1000 Connecticut Avenue NW, Suite 600, Washington, DC 20036. Tel. (202) 822-8444
June 12, 2006
The Honorable Nils J. Diaz
Dear Mr. Chairman,
Thank you for your 26 April 2006 response to our concerns about the Commission’s policy, adopted in the wake of the events of 11 September 2001, of redacting the amount of highly enriched uranium in export license applications before releasing them to the public.

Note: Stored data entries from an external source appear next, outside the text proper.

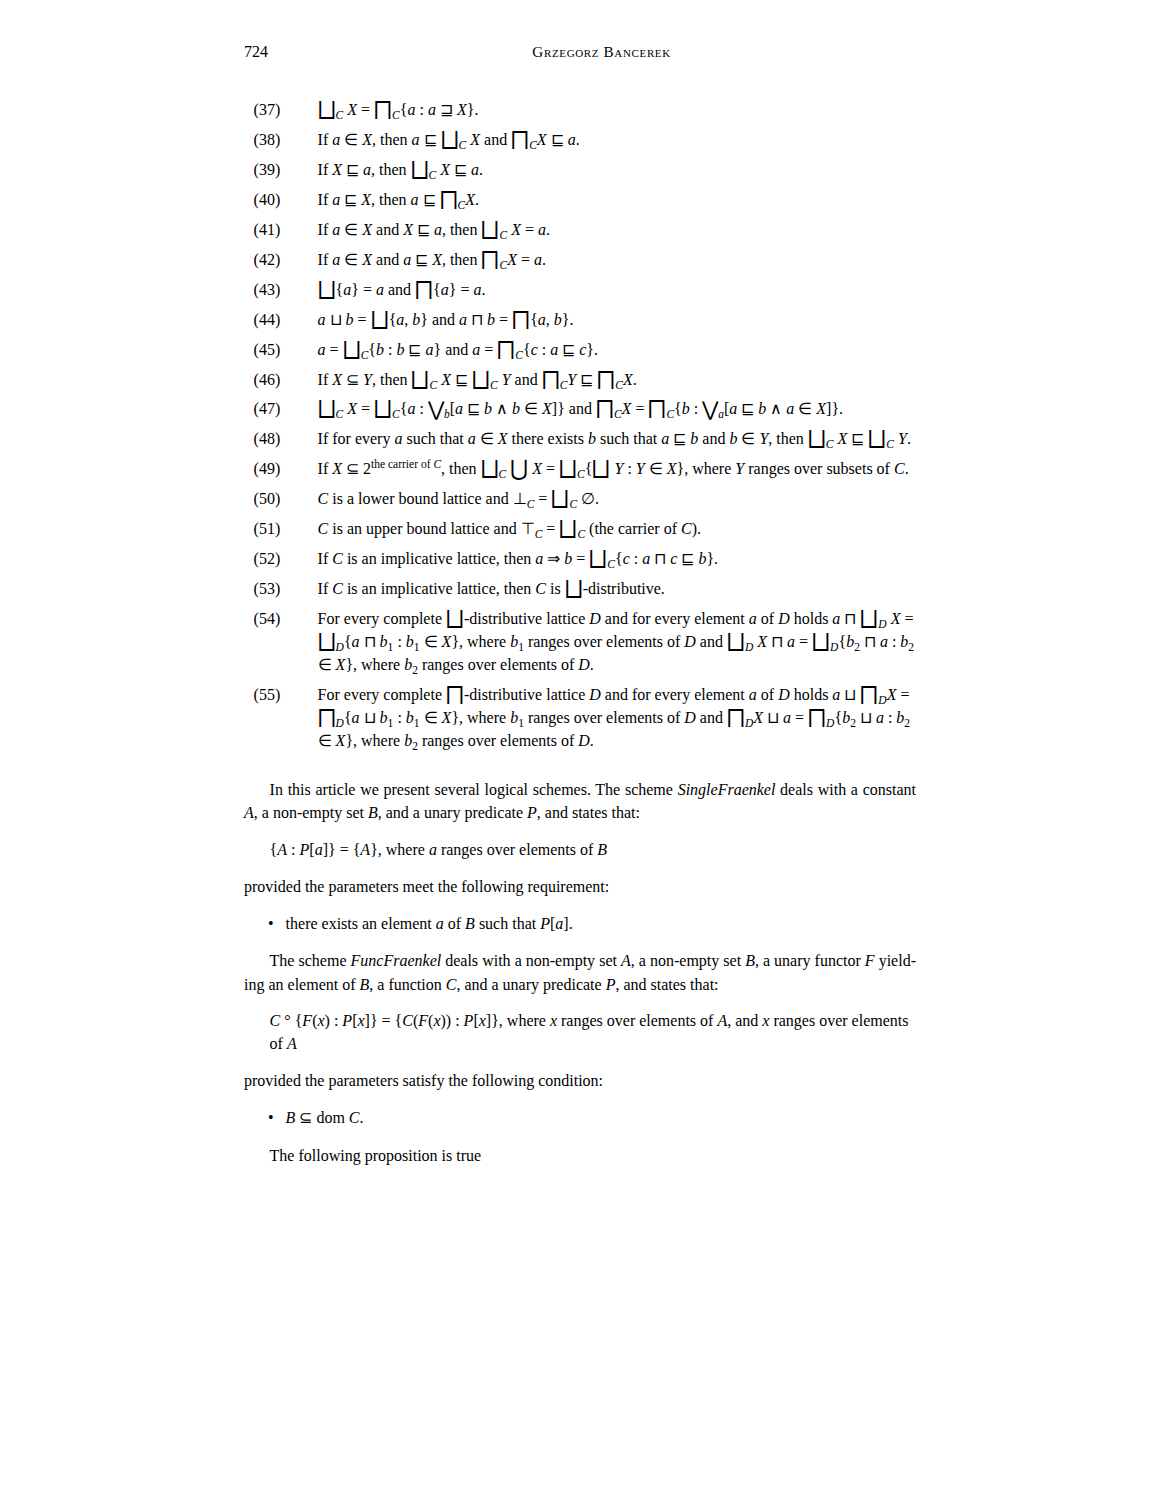724 Grzegorz Bancerek
⨆C X = ⨅C{a : a ⊒ X}.
If a ∈ X, then a ⊑ ⨆C X and ⨅CX ⊑ a.
If X ⊑ a, then ⨆C X ⊑ a.
If a ⊑ X, then a ⊑ ⨅CX.
If a ∈ X and X ⊑ a, then ⨆C X = a.
If a ∈ X and a ⊑ X, then ⨅CX = a.
⨆{a} = a and ⨅{a} = a.
a ⊔ b = ⨆{a, b} and a ⊓ b = ⨅{a, b}.
a = ⨆C{b : b ⊑ a} and a = ⨅C{c : a ⊑ c}.
If X ⊆ Y, then ⨆C X ⊑ ⨆C Y and ⨅CY ⊑ ⨅CX.
⨆C X = ⨆C{a : ⋁b[a ⊑ b ∧ b ∈ X]} and ⨅CX = ⨅C{b : ⋁a[a ⊑ b ∧ a ∈ X]}.
If for every a such that a ∈ X there exists b such that a ⊑ b and b ∈ Y, then ⨆C X ⊑ ⨆C Y.
If X ⊆ 2the carrier of C, then ⨆C ⋃ X = ⨆C{⨆ Y : Y ∈ X}, where Y ranges over subsets of C.
C is a lower bound lattice and ⊥C = ⨆C ∅.
C is an upper bound lattice and ⊤C = ⨆C (the carrier of C).
If C is an implicative lattice, then a ⇒ b = ⨆C{c : a ⊓ c ⊑ b}.
If C is an implicative lattice, then C is ⨆-distributive.
For every complete ⨆-distributive lattice D and for every element a of D holds a ⊓ ⨆D X = ⨆D{a ⊓ b1 : b1 ∈ X}, where b1 ranges over elements of D and ⨆D X ⊓ a = ⨆D{b2 ⊓ a : b2 ∈ X}, where b2 ranges over elements of D.
For every complete ⨅-distributive lattice D and for every element a of D holds a ⊔ ⨅DX = ⨅D{a ⊔ b1 : b1 ∈ X}, where b1 ranges over elements of D and ⨅DX ⊔ a = ⨅D{b2 ⊔ a : b2 ∈ X}, where b2 ranges over elements of D.
In this article we present several logical schemes. The scheme SingleFraenkel deals with a constant A, a non-empty set B, and a unary predicate P, and states that:
{A : P[a]} = {A}, where a ranges over elements of B
provided the parameters meet the following requirement:
there exists an element a of B such that P[a].
The scheme FuncFraenkel deals with a non-empty set A, a non-empty set B, a unary functor F yielding an element of B, a function C, and a unary predicate P, and states that:
C ° {F(x) : P[x]} = {C(F(x)) : P[x]}, where x ranges over elements of A, and x ranges over elements of A
provided the parameters satisfy the following condition:
B ⊆ dom C.
The following proposition is true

We are gratified by your statement that after a review the Commission now recognizes “that the general screening criteria are not necessarily appropriate for every situation.” We also appreciate the Commission’s decision to disclose to us the amount of HEU in the two licenses that we specifically asked about.
However, we have continuing concerns about the redaction policy. Your letter’s disclosure of the amount of HEU requested in these two license applications came too late for meaningful public comment prior to approval of the licenses. Indeed, one of the licenses (XSNM-03427, requesting HEU for use as targets for the production of medical isotopes in Canada’s NRU reactor) was approved on 14 April 2006, prior to your disclosure of the amount requested. The other license (XSNM-03404, requesting HEU for use as fuel in Belgium’s BR-2 reactor) was approved on 3 May 2006, just a week after you posted your letter to us (and before we actually received it, due to an address error).
Accordingly, we urge the Commission to take the following steps to restore the public’s right to comment meaningfully on license applications prior to their approval, as required under the Atomic Energy Act (42 U.S.C. § 2155a. and 10 C.F.R. §§ 110.40(c), 110.80-110.91, 110.100):
1. The Commission should routinely disclose to the public in a timely manner the amount of HEU in any export license application it receives. This disclosure should be published in the Federal Register, ideally at the same time that the application is published. Given the Commission’s acknowledgement “that the general screening criteria are not necessarily appropriate for every situation,” failure to routinely disclose such amounts would in at least some cases deprive the public of information to which it is entitled by statute.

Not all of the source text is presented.